1. Les réservoirs de Passy furent édifiés de 1858 à 1866 sur les hauteurs de Chaillot. La maison du 24 rue Copernic, dont on indique qu’elle

était la propriété de Georges Bechmann (1848-1927), date très probablement des années 1880 : l’ingénieur, nommé au Service des Eaux de

la Ville de Paris en 1878, s’était marié l’année précédente avec Alice Lebenheim (1853-1927) ; leur fils aîné Lucien (plus tard, il sera un

architecte célèbre) naquit en 1880. Par la suite leur famille se déplacera juste à côté, dans un bel immeuble au 52 avenue Victor-Hugo.

2. Illustre exemple de l’Art nouveau belge, l’hôtel Solvay construit en 1893 par Victor Horta (1861-1947) à Bruxelles offre une disposition

analogue.

3. Prototype des salles modernes appropriées à un usage strictement musical, elle a été édifiée en 1905 par Jacques Hermant (1855-1930).
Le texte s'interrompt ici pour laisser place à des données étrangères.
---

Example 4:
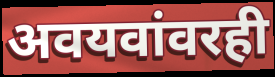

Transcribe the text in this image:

अवयवांवरही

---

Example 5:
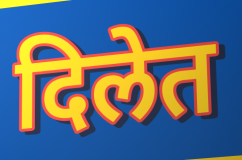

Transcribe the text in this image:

दिलेतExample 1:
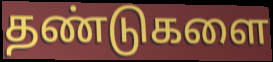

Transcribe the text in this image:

தண்டுகளை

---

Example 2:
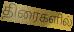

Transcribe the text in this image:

திரைகளில்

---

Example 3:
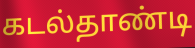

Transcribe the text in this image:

கடல்தாண்டி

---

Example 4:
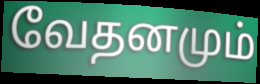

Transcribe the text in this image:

வேதனமும்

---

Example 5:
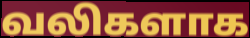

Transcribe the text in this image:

வலிகளாக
4. Les verres teintés utilisent presque exclusivement le jaune d’argent, dans une même harmonie colorée que celle en usage à la fin du

moyen-âge et au début de la Renaissance. En cela, elle s’oppose à la vive polychromie des vitraux figurés inspirés par la tradition

néogothique du XIXe siècle chrétien.

5. Cette œuvre lumineuse n’en est que plus frappante, tant elle apparaît comme une révélation bien au-delà des préoccupations purement

rationnelles d'un passé professionnel tourné vers les questions d’hygiène et de construction.
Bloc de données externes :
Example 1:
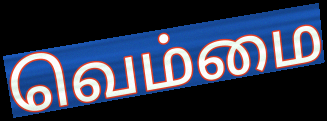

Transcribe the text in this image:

வெம்மை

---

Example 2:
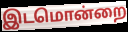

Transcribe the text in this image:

இடமொன்றை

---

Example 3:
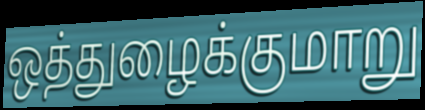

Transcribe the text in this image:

ஒத்துழைக்குமாறு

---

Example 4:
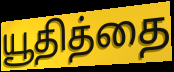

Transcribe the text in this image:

யூதித்தை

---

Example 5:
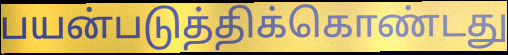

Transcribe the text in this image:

பயன்படுத்திக்கொண்டதுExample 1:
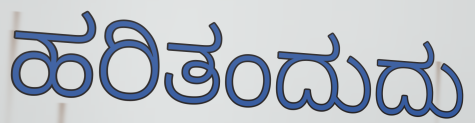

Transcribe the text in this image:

ಹರಿತಂದುದು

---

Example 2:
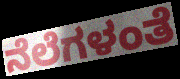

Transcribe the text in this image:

ನೆಲೆಗಳಂತೆ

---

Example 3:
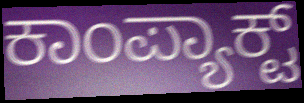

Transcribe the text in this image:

ಕಾಂಪ್ಯಾಕ್ಟ್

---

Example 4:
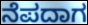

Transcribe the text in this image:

ನೆಪದಾಗ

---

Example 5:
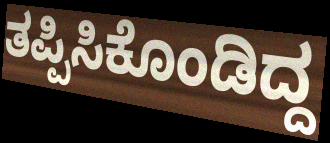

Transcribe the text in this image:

ತಪ್ಪಿಸಿಕೊಂಡಿದ್ದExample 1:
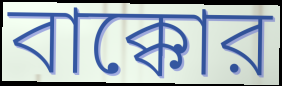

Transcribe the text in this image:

বাক্কোর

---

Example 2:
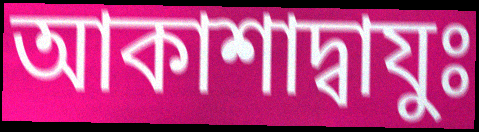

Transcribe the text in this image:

আকাশাদ্বাযুঃ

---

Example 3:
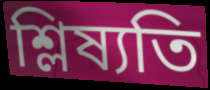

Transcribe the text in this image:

শ্লিষ্যতি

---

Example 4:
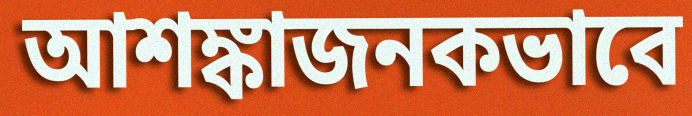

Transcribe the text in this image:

আশঙ্কাজনকভাবে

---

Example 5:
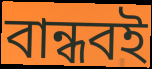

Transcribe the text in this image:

6. Dominique Jarassé l’a brillamment analysé, en évoquant le rôle du rabbin Louis-Germain Lévy dans les entretiens de 1920 sur « La Raison

d’être de l’Union libérale israélite ».

7. La différence est radicale avec la chapelle de la Colombière, conçue par Auguste Perret (1874-1954) à Chalon-sur-Saône en 1928-1929.

Caractéristique de la tradition catholique moderne, le volume cubique définit un espace clos, saturé par l’ambiance colorée des vitraux de

Marguerite Huré (1895-1967). Il est regrettable qu’on n’ait pas saisi la distinction entre deux univers religieux aussi opposés.